Ward-Hopper factors out that the price of residing in areas of the nation the place there’s a “high ratio of expats to locals” might be round the identical as the US.
“Where we live, it would be way more expensive, [to have the same] quality of life living back in Houston,” she says.
“So for us it’s extra reasonably priced, it’s getting dearer as extra individuals transfer to Costa Rica.
“But there are still places you can go and live cheaper. But it’s far away from the most popular spots.”
Even after a number of years of residing in the nation, Ward-Hopper says she’s nonetheless as amazed by its unbelievable nature as she was in the starting.
“I’m so grateful, because I was worried that all this will become just the norm,” says Ward-Hopper. “But it hasn’t yet… We’re still seeing new creatures this many years in. So that’s fun.”
Ward-Hopper and her husband and daughter all turned everlasting residents of Costa Rica after the delivery of Nicolai, who’s a Costa Rican citizen.
Although they haven’t any need to return to the US, Ward-Hopper misses her “friends, family, and Amazon,” and yearns for a conventional US winter each infrequently.
“When Christmas rolls around, sometimes I just want to put on fuzzy socks and a big hoodie and curl up somewhere cozy with a mug of hot chocolate while it’s cold outside,” she says. “But that does not happen [here]. It’s a hot Christmas.”

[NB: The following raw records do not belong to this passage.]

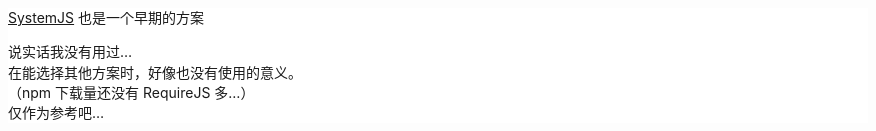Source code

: [SystemJS](https://github.com/systemjs/systemjs) 也是一个早期的方案

说实话我没有用过…  
在能选择其他方案时，好像也没有使用的意义。  
（npm 下载量还没有 RequireJS 多…）  
仅作为参考吧…
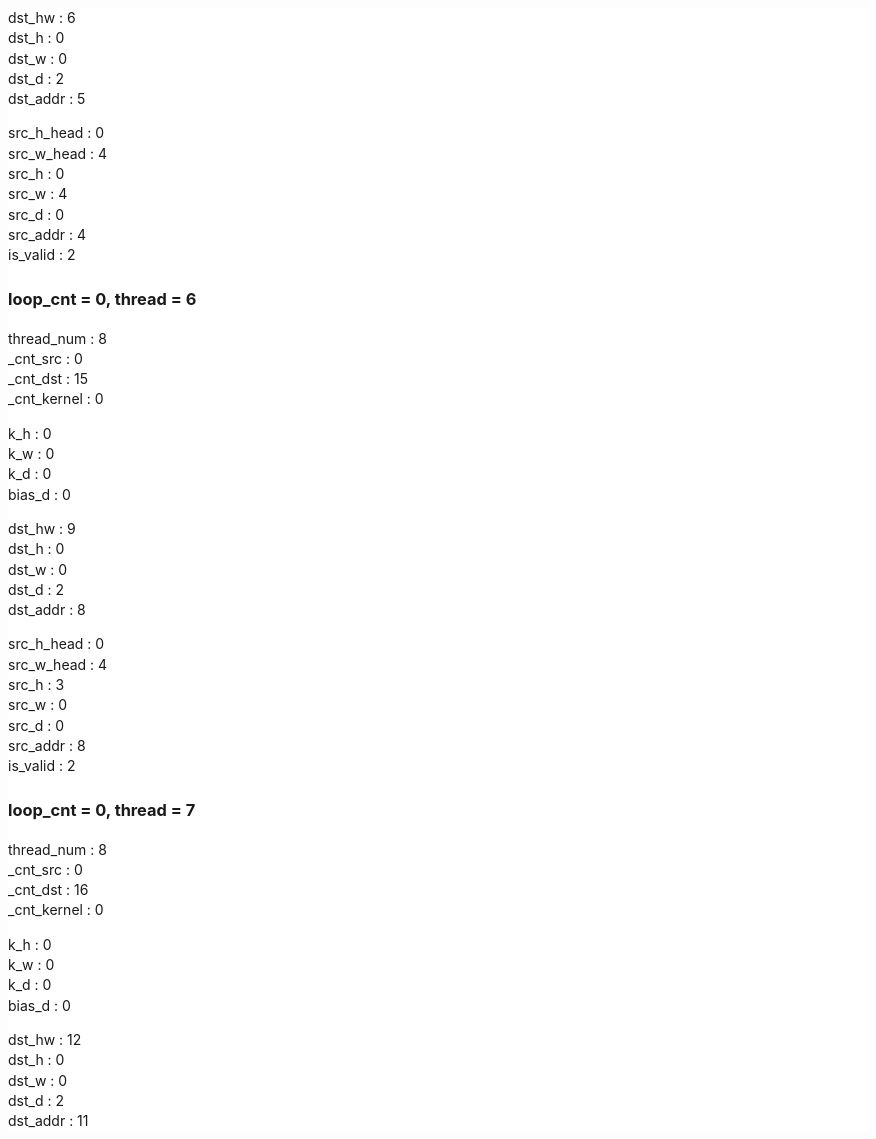 dst_hw : 6  
dst_h : 0  
dst_w : 0  
dst_d : 2  
dst_addr : 5  

src_h_head : 0  
src_w_head : 4  
src_h : 0  
src_w : 4  
src_d : 0  
src_addr : 4  
is_valid : 2  

### loop_cnt = 0, thread = 6  

thread_num : 8  
_cnt_src : 0  
_cnt_dst : 15  
_cnt_kernel : 0  

k_h : 0  
k_w : 0  
k_d : 0  
bias_d : 0  

dst_hw : 9  
dst_h : 0  
dst_w : 0  
dst_d : 2  
dst_addr : 8  

src_h_head : 0  
src_w_head : 4  
src_h : 3  
src_w : 0  
src_d : 0  
src_addr : 8  
is_valid : 2  

### loop_cnt = 0, thread = 7  

thread_num : 8  
_cnt_src : 0  
_cnt_dst : 16  
_cnt_kernel : 0  

k_h : 0  
k_w : 0  
k_d : 0  
bias_d : 0  

dst_hw : 12  
dst_h : 0  
dst_w : 0  
dst_d : 2  
dst_addr : 11  
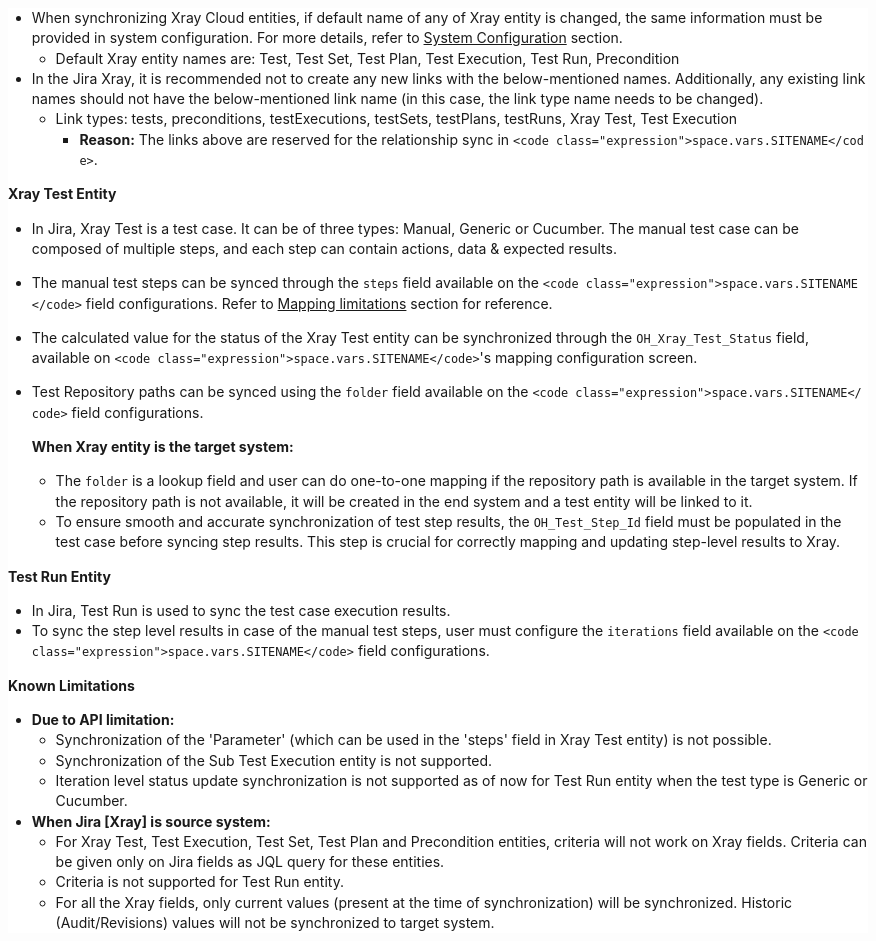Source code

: * When synchronizing Xray Cloud entities, if default name of any of Xray entity is changed, the same information must be provided in system configuration. For more details, refer to [System Configuration](jira.md#system-configuration) section.
  * Default Xray entity names are: Test, Test Set, Test Plan, Test Execution, Test Run, Precondition
* In the Jira Xray, it is recommended not to create any new links with the below-mentioned names. Additionally, any existing link names should not have the below-mentioned link name (in this case, the link type name needs to be changed).
  * Link types: tests, preconditions, testExecutions, testSets, testPlans, testRuns, Xray Test, Test Execution
    * **Reason:** The links above are reserved for the relationship sync in `<code class="expression">space.vars.SITENAME</code>`.

**Xray Test Entity**

* In Jira, Xray Test is a test case. It can be of three types: Manual, Generic or Cucumber. The manual test case can be composed of multiple steps, and each step can contain actions, data & expected results.
* The manual test steps can be synced through the `steps` field available on the `<code class="expression">space.vars.SITENAME</code>` field configurations. Refer to [Mapping limitations](jira.md#mapping-limitations) section for reference.
* The calculated value for the status of the Xray Test entity can be synchronized through the `OH_Xray_Test_Status` field, available on `<code class="expression">space.vars.SITENAME</code>`'s mapping configuration screen.
*   Test Repository paths can be synced using the `folder` field available on the `<code class="expression">space.vars.SITENAME</code>` field configurations.

    **When Xray entity is the target system:**

    * The `folder` is a lookup field and user can do one-to-one mapping if the repository path is available in the target system. If the repository path is not available, it will be created in the end system and a test entity will be linked to it.
    * To ensure smooth and accurate synchronization of test step results, the `OH_Test_Step_Id` field must be populated in the test case before syncing step results. This step is crucial for correctly mapping and updating step-level results to Xray.

**Test Run Entity**

* In Jira, Test Run is used to sync the test case execution results.
* To sync the step level results in case of the manual test steps, user must configure the `iterations` field available on the `<code class="expression">space.vars.SITENAME</code>` field configurations.

**Known Limitations**

* **Due to API limitation:**
  * Synchronization of the 'Parameter' (which can be used in the 'steps' field in Xray Test entity) is not possible.
  * Synchronization of the Sub Test Execution entity is not supported.
  * Iteration level status update synchronization is not supported as of now for Test Run entity when the test type is Generic or Cucumber.
* **When Jira  [Xray] is source system:**
  * For Xray Test, Test Execution, Test Set, Test Plan and Precondition entities, criteria will not work on Xray fields. Criteria can be given only on Jira fields as JQL query for these entities.
  * Criteria is not supported for Test Run entity.
  *   For all the Xray fields, only current values (present at the time of synchronization) will be synchronized. Historic (Audit/Revisions) values will not be synchronized to target system.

And whereas they’re completely happy to keep the place they’re for the time being, the household don’t essentially plan to stay in Costa Rica indefinitely.
“I think Costa Rica will be [our] home base, but we do have plans to travel and experience other parts of the world,” Ward-Hopper provides, explaining that they’re contemplating spending time in Colombia and Brazil.
“I guess we’re more nomadic than stationary, but Costa Rica feels like home.”